## Trecho
____
Será que você é uma daquelas pessoas que imagina que os músicos são seres abençoados, e que entre eles reina sempre a mais perfeita harmonia? Se é, lamento dizer que isso tudo é uma grande ilusão. Sempre houve muitas rivalidades musicais, algumas lamentáveis, e outras nem tanto, pois resultaram em grandes avanços estéticos. Vamos falar um pouco sobre isso hoje.
Prima Pratica e Seconda Pratica
Uma das rivalidades musicais que ficou para a História aconteceu entre dois músicos italianos que viveram na virada do século XVI para XVII. Um deles se chamava Giovanni Artusi e o outro Claudio Monteverdi.
Vou me restringir ao cerne da questão. Entre os anos de 1600 e 1603, Artusi atacou veementemente a música de Monteverdi, que segundo ele era rústica e desobedecia às consagradas regras de composição.
____
## Dados extraídos

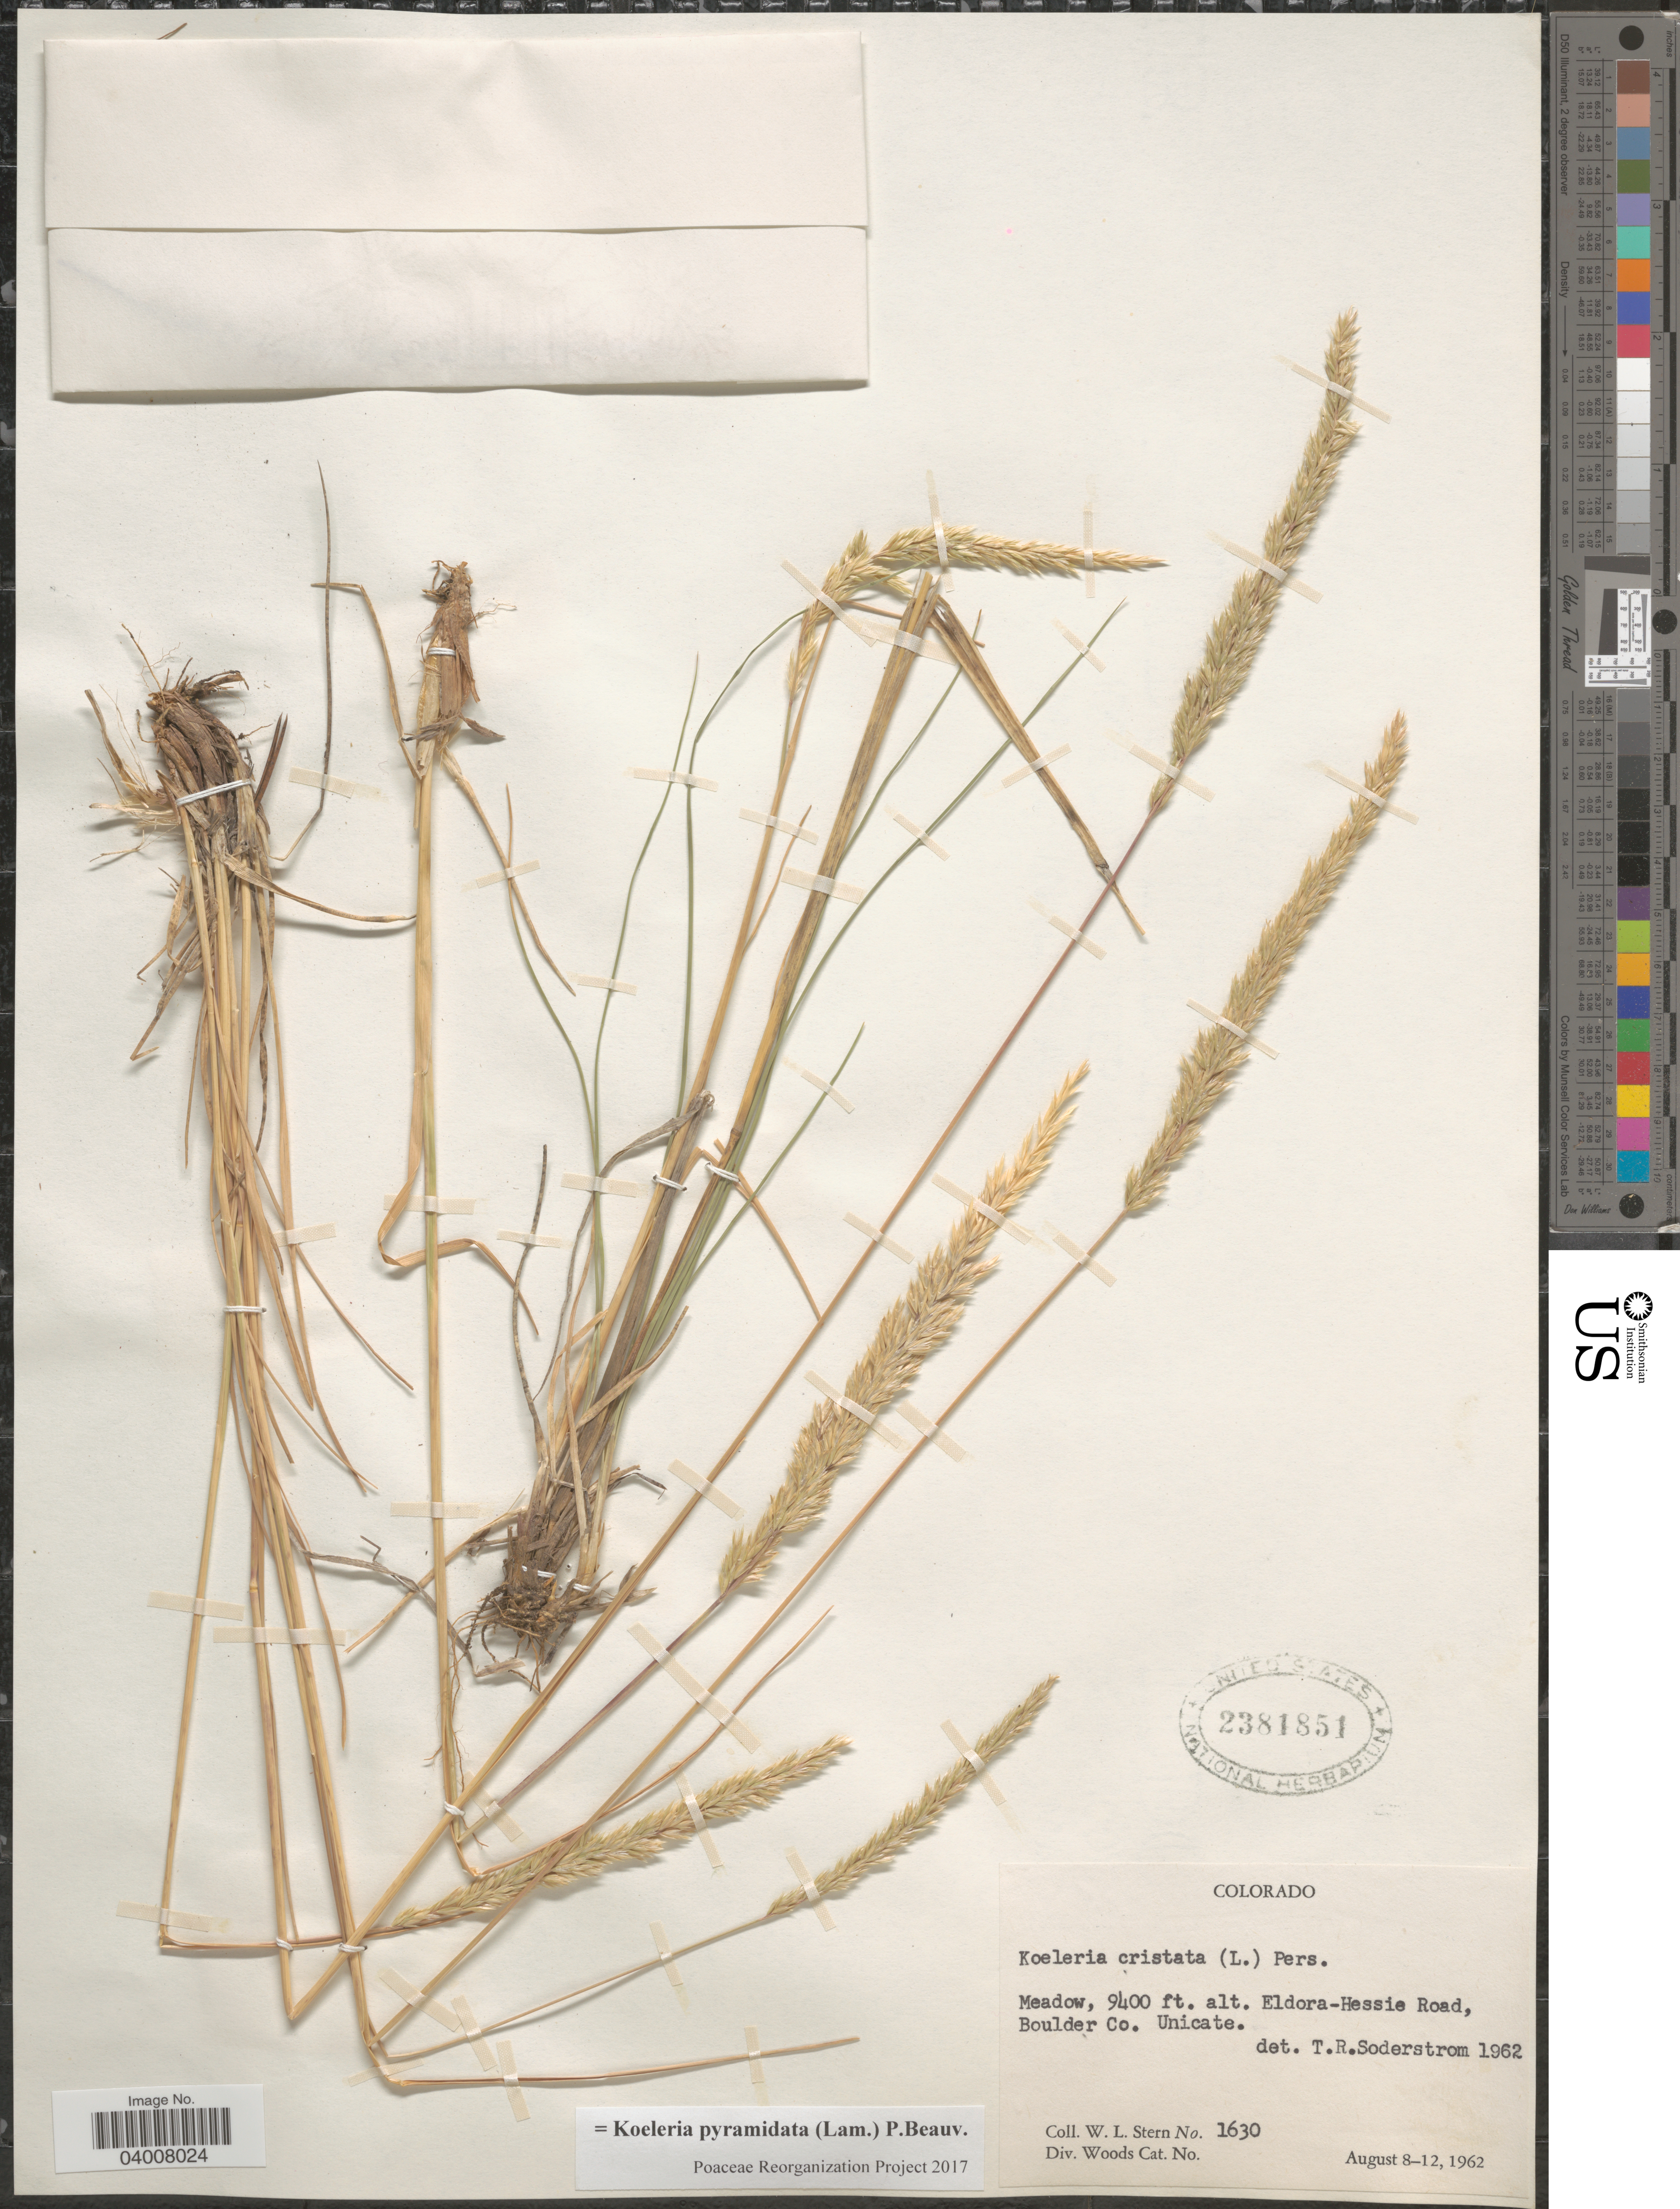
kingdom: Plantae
____
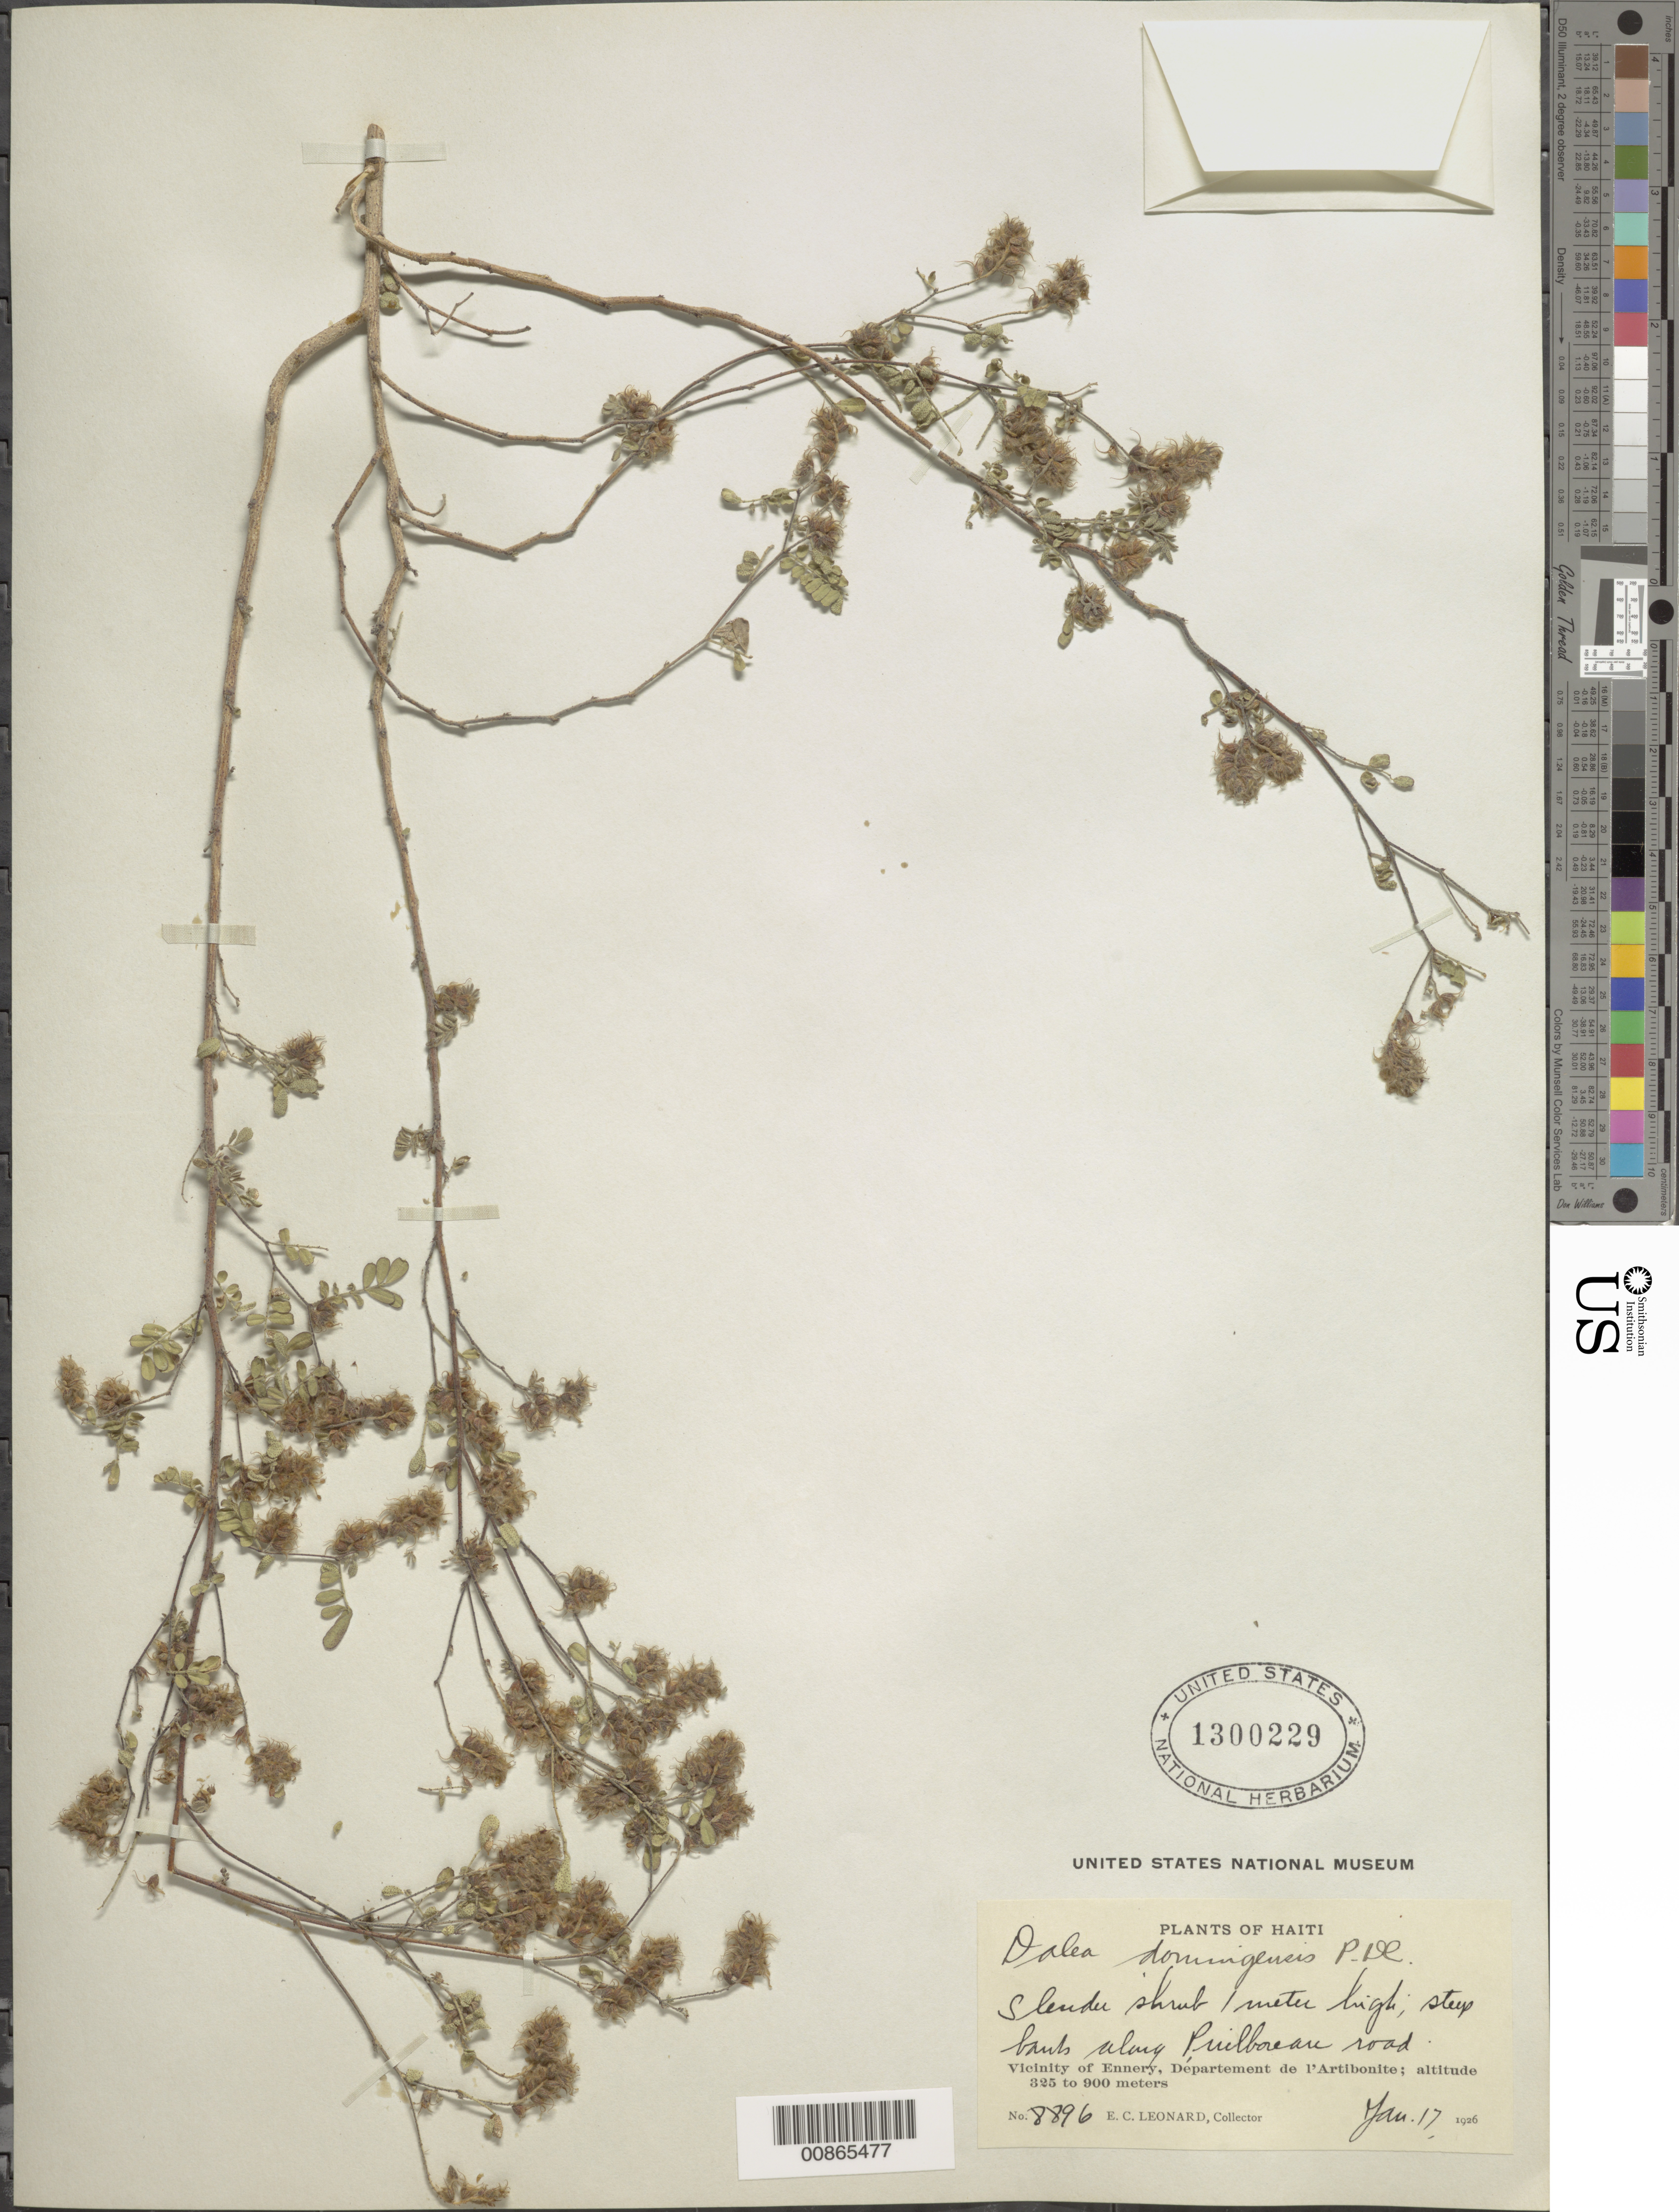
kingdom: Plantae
____
## Partes do exercício
A. No trecho sobre rivalidades musicais, em que período Artusi atacou a música de Monteverdi?
B. Prossiga com o trecho sobre rivalidades musicais, começando logo após a última frase.

## Lista de respostas
A. Entre os anos de 1600 e 1603.

B.
Monteverdi respondeu brilhantemente em 1605, propondo que havia uma divisão na criação musical: a “Prima Pratica” e a “Seconda Pratica”.
Prima Prática era a música defendida por Artusi, o magnífico estilo polifônico do século XVI, que teve como um dos maiores expoentes Giovanni Perluigi da Palestrina.
Temos aqui um entrelaçamento perfeito de quatro vozes. Nesse tipo de música o uso de instrumentos era muitas vezes opcional, fornecendo apenas um discreto apoio.
Vamos a outro exemplo. Esta é uma peça puramente vocal, com cinco vozes entrelaçadas, sem qualquer instrumento musical.
Isto é, portanto, aquilo que Monteverdi chamou de “Prima Pratica” – ou Stile Antico.
A “Seconda Pratica” – ou Stile Moderno, era algo muito diferente. Em vez de um entrelaçamento perpétuo de vozes, havia apenas uma voz. Como consequência, o texto sobre o qual a música era feita podia ser, finalmente, entendido com perfeição.
E quanto aos instrumentos, continuavam servindo de apoio, mas dessa vez, um apoio imprescindível. O resultado? Algo completamente diferente. Ouça!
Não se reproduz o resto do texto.